WHAT YOU ARE ASKED TO DO: Word for word, print out all of the data, omitting every image.

DATA EXCERPT:
++++++
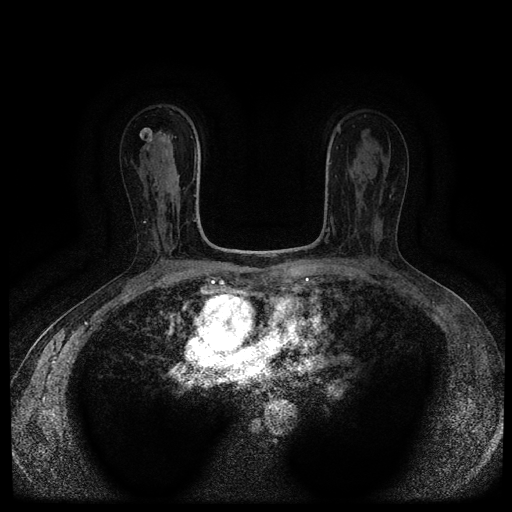
Breast MRI (dynamic contrast-enhanced, multi-phase), one axial slice. Slice 61 of 116 in the series (ordered by position). Dynamic contrast-enhanced series, time point 2 of 5 at this slice position (early post-contrast). 1.5 T. TE 2.7 ms, TR 5.4 ms. 512 × 512 image matrix, field of view 330 × 330 mm. Patient: female, 63 years.
Outlined on this slice (semi-automatic segmentation, software-assisted and operator-edited):
- breast lesion (labelled benign in the annotation): bounding box <139,128,153,142> (left, top, right, bottom; pixels)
++++++
ANSWER TO THIS PROBLEM:
Breast MRI (dynamic contrast-enhanced, multi-phase), one axial slice. Slice 61 of 116 in the series (ordered by position). Dynamic contrast-enhanced series, time point 2 of 5 at this slice position (early post-contrast). 1.5 T. TE 2.7 ms, TR 5.4 ms. 512 × 512 image matrix, field of view 330 × 330 mm. Patient: female, 63 years.
Outlined on this slice (semi-automatic segmentation, software-assisted and operator-edited):
- breast lesion (labelled benign in the annotation): bounding box <139,128,153,142> (left, top, right, bottom; pixels)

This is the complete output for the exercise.